**Task instructions:**
An exact repetition of the data below, without images, is the expected answer.

**Saved data entries:**
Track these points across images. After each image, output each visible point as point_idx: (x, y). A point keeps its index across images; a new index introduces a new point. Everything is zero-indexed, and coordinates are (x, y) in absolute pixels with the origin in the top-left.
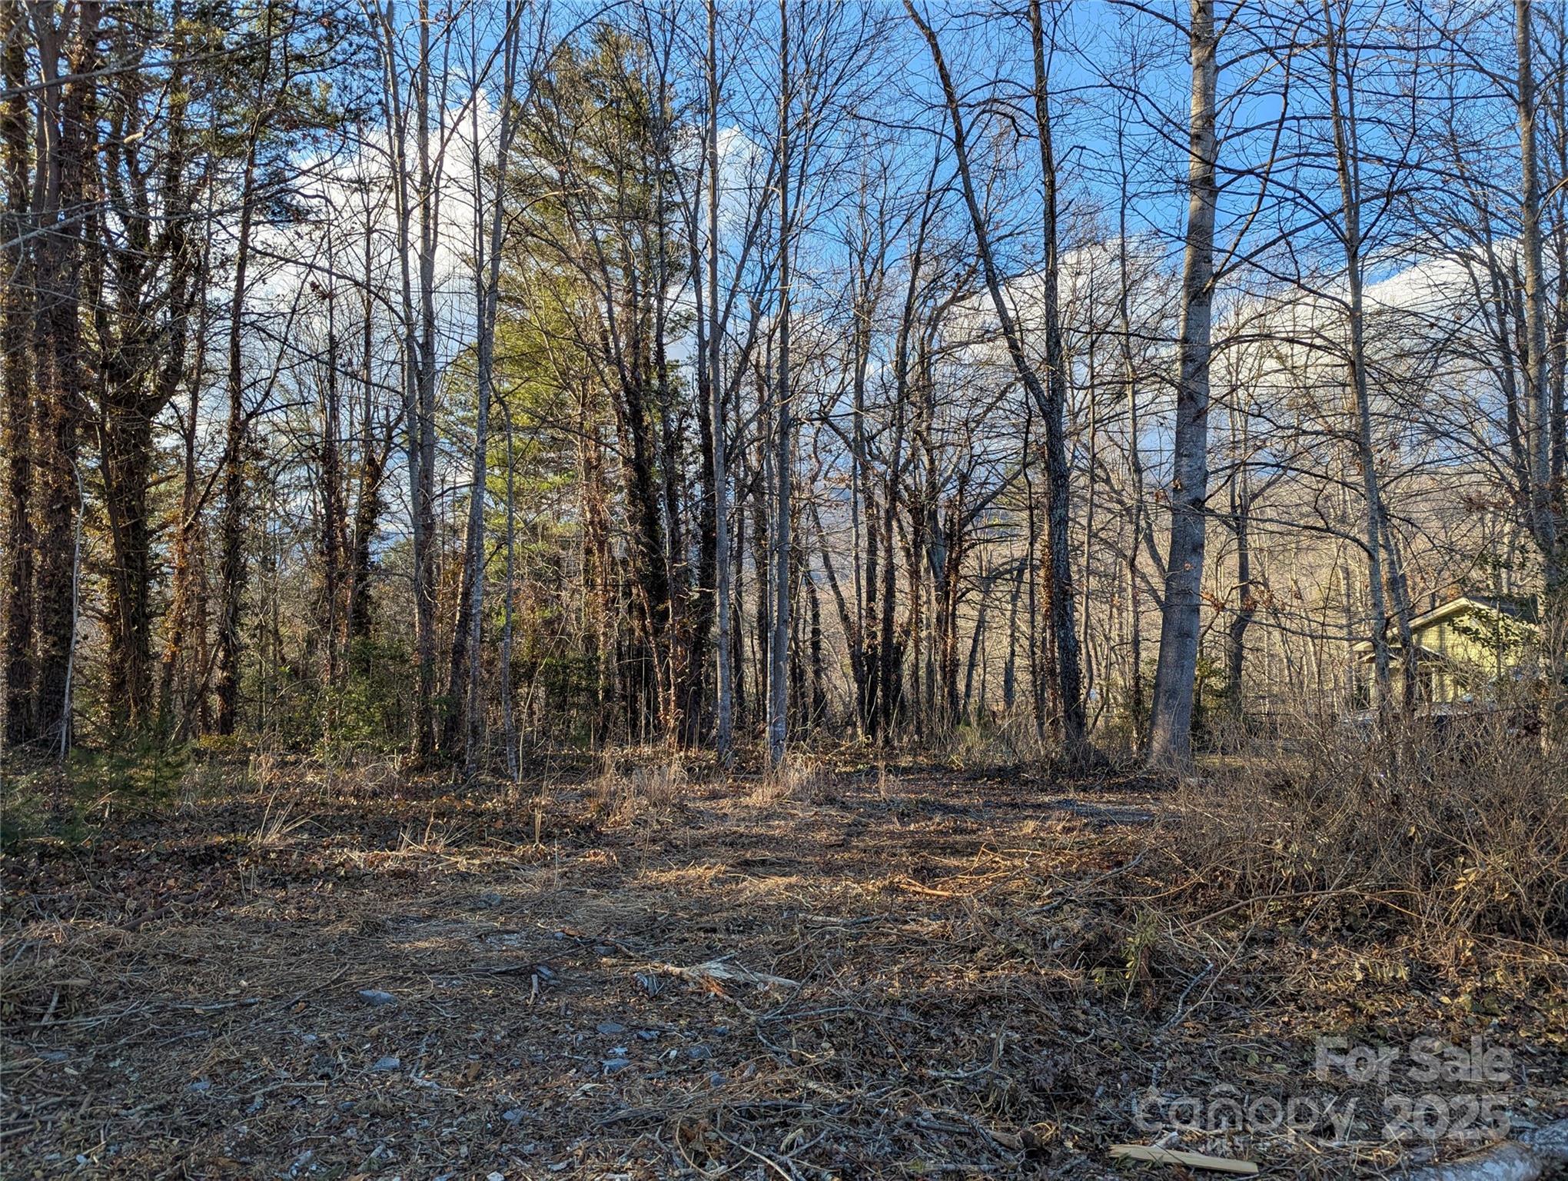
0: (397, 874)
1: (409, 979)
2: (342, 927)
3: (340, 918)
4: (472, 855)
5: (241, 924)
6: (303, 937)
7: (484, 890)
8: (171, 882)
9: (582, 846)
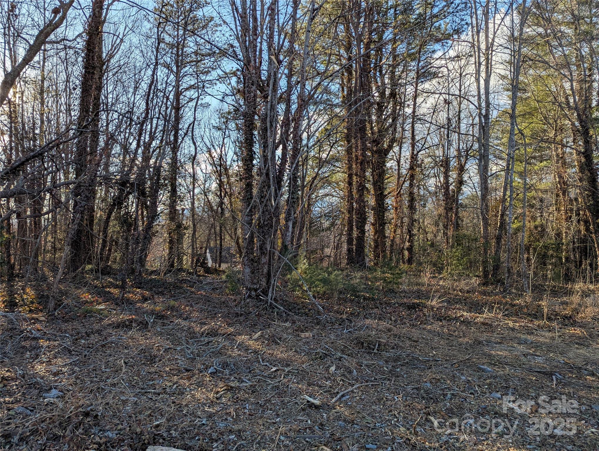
0: (483, 324)
1: (497, 365)
2: (466, 340)
3: (464, 336)
4: (515, 322)
5: (429, 331)
6: (452, 340)
7: (523, 337)
8: (403, 313)
9: (566, 325)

**Completed task:**
Track these points across images. After each image, output each visible point as point_idx: (x, y). A point keeps its index across images; a new index introduces a new point. Everything is zero-indexed, and coordinates are (x, y) in absolute pixels with the origin in the top-left.
0: (397, 874)
1: (409, 979)
2: (342, 927)
3: (340, 918)
4: (472, 855)
5: (241, 924)
6: (303, 937)
7: (484, 890)
8: (171, 882)
9: (582, 846)
0: (483, 324)
1: (497, 365)
2: (466, 340)
3: (464, 336)
4: (515, 322)
5: (429, 331)
6: (452, 340)
7: (523, 337)
8: (403, 313)
9: (566, 325)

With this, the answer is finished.